PROBLEM SET:
(a) List the medals Gandhi says he is returning in the extract about his 1920 letter.
(b) In the extract about Gandhi's 1920 letter, who received the letter?

EXTRACT:
○ ○ ○ ○ ○

01. New Epoch (1920)
ON AUGUST I, 1920, Gandhi gave the signal for the non-co-operation campaign by
a letter to Lord Chelmsford, the Viceroy, surrendering his decorations and
titles:
"It is not without a pang that I return the Kaisar-i-Hind gold medal granted to
me by your predecessor for my humanitarian work in South Africa, the Zulu War
medal granted in South Africa for my services as officer in charge of the Indian
Volunteer Ambulance Corps in 1906 and the Boer War medal for my services as
assistant superintendent of the Indian Volunteer Stretcher Bearer Corps during
the Boer War of 1899- 1900. I venture to return these medals in pursuance of
the scheme of non- co-operation inaugurated today in connection with the
Khilafat movement. Valuable as these honours have been to me, I cannot wear
them with an easy conscience so long as my Musalman countrymen have to
labour under a wrong done to their religious sentiment. Events that have
happened during the past month have confirmed me in the opinion that the
Imperial Government have acted in the Khilafat matter in an unscrupulous,
immoral and unjust manner and have been moving from wrong to wrong in
order to defend their immorality. I can retain neither respect nor affection for
such a Government.

○ ○ ○ ○ ○

DATA SECTION:
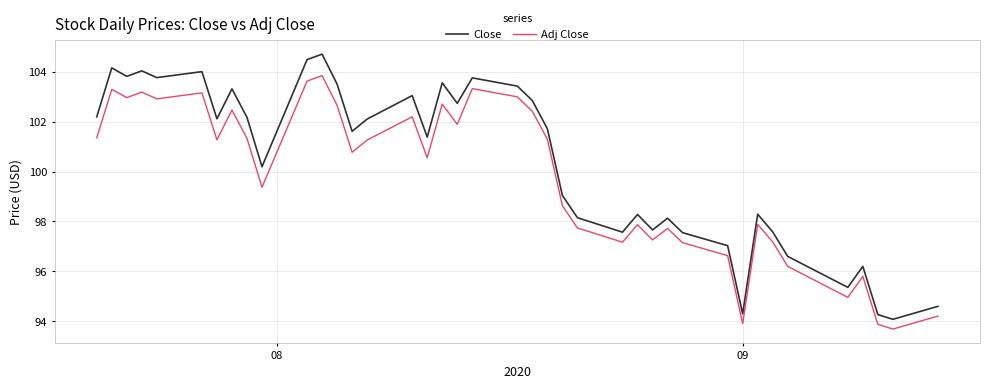

Which series has the widest spread of values?

Close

○ ○ ○ ○ ○

RESPONSES TO THE TASKS:
(a)
- Kaisar-i-Hind gold medal
- Zulu War medal
- Boer War medal

(b) Lord Chelmsford, the Viceroy.